Subjects were positioned in the lithotomy position, with the thighs lying on the stirrups, with a flexion of 90°. Two medical students performed the McRoberts manoeuvre as initially described by Gonik (1) ((i) McRoberts). Afterward, the subjects were placed with their legs outside the stirrups, with the feet lying on the bed and the thighs in a neutral position in terms of flexion but with a maximal abduction and femoral external rotation. The same students again applied simultaneous maximal flexion of the thighs at the request of the investigator. This modified McRoberts’ manoeuvre was referred to as (m)McRoberts. The sequence (i)McRoberts then (m)McRoberts, which corresponds in fact to two different starting positions (Figure 1), was carried out 3 times for each subject. The medical students used to employ the manoeuvres were different for each patient, in order to avoid any training effect. Each manoeuver was performed under the supervision of a senior obstetrician (DD) to insure the appropriately achievement of the manoeuvre. Examples of the manoeuvres after reconstruction are available in supplementary files added to this article.
A custom Matlab code (MathWorks Inc., Natick, MA) was used to merge data from Epionics and optoelectronic systems and to extract the required data. We defined a plane following the external conjugate diameter using the two markers placed on the posterosuperior iliac spines and the marker placed on the superior edge of the pubic symphysis. The hip joints angles (flexion and abduction) were obtained as defined by the conventional gait model (7). The flexion of the plane of the external conjugate on the spine (ANGce) was defined in the sagittal plane as the angle between the external conjugate and the line defined by the markers placed on the 7th cervical and the 10th thoracic vertebrae (Figure 2). The lumbar curvature was measured during the manoeuvre for each subject. For each angle, the initial and maximum values were noted. To provide a better description of the manoeuvre, the maximum angular acceleration of the flexion of the external conjugate on the spine. The angular acceleration was obtained by a double differentiation (numerical method by differentiation decentred on the right) of the angle ANGce. The total duration of the movement was also calculated. The beginning of the movement was defined as the time at which the angular velocity of the thigh flexion exceeded 5% of the maximal angular velocity reached during the manoeuvre. The end of the movement was defined as the moment when the angular velocity of a segment (thigh or pelvis) became less than 5% of the maximal angular velocity reached during the manoeuvre. The beginning of the external conjugate diameter flexion, the maximum flexion acceleration were determined. Durations were expressed relative to the moment of the beginning of the manoeuvre. The values obtained during each manoeuvre were recorded and averaged over the three repetitions of each manoeuvre.

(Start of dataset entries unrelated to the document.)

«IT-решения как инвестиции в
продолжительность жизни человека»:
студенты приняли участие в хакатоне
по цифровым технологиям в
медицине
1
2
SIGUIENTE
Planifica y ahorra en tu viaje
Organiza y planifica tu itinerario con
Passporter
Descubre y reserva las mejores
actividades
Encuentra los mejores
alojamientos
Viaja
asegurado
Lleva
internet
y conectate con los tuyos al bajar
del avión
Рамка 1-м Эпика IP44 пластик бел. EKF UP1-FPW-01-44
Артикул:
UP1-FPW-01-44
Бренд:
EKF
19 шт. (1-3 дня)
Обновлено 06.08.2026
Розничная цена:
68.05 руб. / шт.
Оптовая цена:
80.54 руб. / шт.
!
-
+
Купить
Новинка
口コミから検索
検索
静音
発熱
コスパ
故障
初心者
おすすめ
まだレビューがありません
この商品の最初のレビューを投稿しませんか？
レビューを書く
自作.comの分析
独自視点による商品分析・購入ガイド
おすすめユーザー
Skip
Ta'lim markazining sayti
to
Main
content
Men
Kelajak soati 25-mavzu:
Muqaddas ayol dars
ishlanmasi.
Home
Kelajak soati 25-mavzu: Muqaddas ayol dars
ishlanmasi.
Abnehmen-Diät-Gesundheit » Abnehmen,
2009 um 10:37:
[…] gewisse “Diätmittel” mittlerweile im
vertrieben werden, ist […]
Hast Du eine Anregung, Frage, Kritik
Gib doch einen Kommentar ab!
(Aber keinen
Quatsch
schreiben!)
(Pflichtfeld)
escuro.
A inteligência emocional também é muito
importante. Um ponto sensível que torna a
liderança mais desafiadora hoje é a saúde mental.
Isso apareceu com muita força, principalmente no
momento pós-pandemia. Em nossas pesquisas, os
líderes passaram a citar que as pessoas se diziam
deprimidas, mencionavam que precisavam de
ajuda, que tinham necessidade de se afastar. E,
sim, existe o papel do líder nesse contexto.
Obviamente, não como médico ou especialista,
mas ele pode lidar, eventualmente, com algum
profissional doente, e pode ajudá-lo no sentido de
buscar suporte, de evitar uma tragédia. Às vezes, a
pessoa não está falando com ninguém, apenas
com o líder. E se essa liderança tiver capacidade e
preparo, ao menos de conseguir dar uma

Based on the previous results of Gherman et al (3), we considered as significant, a 4° (5%) increasing of ANGce. With this hypothesis, we estimate to 22 the numbers of subject necessary to detect significant differences with of power of 90% and a risk of type I error of 5%. All values obtained for the two types of manoeuvres ((i)McRoberts and (m)McRoberts) were compared using a Wilcoxon matched-pairs signed-ranks test. The significance level was defined as p < 0.05.